# SCAA Green Coffee Grading



## bronc (Dec 10, 2012)

So I read that specialty beans are the ones which score above 80 on a 100 scale using SCAA's grading system. Any idea where can I find different beans' grades?


----------



## RolandG (Jul 25, 2010)

The ratings aren't absolute, because they are given by tasters (at different stages in the process) - they'll always be some variation between tasters and it has been known for even very experienced tasters to disagree by very large amounts.

As an example though, the results for the Rwanda Cup of Excellence are here:

http://www.allianceforcoffeeexcellence.org/en/cup-of-excellence/country-programs/rwanda-program/2012/

We (Has Bean) have bought the Mibirizi (lot 5) which steve has scored as a 91 (details on the score breakdown are on the website, under the cupping notes tab for that coffee) - which the cup of excellence jury scored as an 89.

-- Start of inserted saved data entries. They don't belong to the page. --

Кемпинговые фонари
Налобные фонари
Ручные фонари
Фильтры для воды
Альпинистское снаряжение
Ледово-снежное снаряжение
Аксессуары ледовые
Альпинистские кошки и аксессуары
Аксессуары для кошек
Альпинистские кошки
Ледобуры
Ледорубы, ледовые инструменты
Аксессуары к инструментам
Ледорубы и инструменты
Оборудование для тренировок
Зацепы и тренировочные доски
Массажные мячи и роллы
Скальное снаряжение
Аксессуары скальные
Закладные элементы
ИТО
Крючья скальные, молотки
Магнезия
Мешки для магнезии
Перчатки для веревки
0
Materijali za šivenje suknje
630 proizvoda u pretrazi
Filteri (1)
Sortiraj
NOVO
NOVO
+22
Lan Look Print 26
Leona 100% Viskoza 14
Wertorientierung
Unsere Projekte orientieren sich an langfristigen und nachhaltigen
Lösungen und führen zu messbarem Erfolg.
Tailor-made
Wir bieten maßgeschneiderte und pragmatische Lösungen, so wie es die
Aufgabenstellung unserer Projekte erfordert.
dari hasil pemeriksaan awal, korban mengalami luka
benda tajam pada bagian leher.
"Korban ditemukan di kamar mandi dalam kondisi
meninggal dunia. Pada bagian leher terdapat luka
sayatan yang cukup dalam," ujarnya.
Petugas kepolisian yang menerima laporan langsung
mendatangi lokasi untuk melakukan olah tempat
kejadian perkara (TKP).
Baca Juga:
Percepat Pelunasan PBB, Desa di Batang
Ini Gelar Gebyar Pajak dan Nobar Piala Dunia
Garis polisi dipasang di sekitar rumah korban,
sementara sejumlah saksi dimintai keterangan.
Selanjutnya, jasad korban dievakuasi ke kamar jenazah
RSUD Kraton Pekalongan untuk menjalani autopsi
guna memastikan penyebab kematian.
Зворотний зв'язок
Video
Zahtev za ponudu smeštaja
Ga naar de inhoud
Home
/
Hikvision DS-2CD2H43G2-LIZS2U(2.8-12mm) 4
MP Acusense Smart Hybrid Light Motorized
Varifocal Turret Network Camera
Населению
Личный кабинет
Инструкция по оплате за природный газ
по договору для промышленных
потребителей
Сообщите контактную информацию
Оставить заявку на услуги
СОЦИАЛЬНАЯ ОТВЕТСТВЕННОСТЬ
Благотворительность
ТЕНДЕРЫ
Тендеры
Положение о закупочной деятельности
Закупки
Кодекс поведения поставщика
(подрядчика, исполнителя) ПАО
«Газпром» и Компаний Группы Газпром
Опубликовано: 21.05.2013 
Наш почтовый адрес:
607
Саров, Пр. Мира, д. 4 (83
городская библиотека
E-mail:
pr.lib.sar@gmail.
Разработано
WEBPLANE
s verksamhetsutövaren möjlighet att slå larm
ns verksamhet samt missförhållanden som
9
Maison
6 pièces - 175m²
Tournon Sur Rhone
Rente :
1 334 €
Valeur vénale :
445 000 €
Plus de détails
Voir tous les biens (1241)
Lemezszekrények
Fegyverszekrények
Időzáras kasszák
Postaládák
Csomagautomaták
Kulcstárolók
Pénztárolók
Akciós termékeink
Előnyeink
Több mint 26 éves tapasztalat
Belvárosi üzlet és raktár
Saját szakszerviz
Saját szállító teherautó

You're unlikely to taste non-specialty grade coffee (less than 80 points) unless you're doing a cupping/tasting/grading course. Suffice to say I think less than 80 points is an eye opener when you're used to good coffee - they usually have people running for a glass of water









-- Sent from my Palm Pre3 using Forums


----------



## bronc (Dec 10, 2012)

Thanks!


----------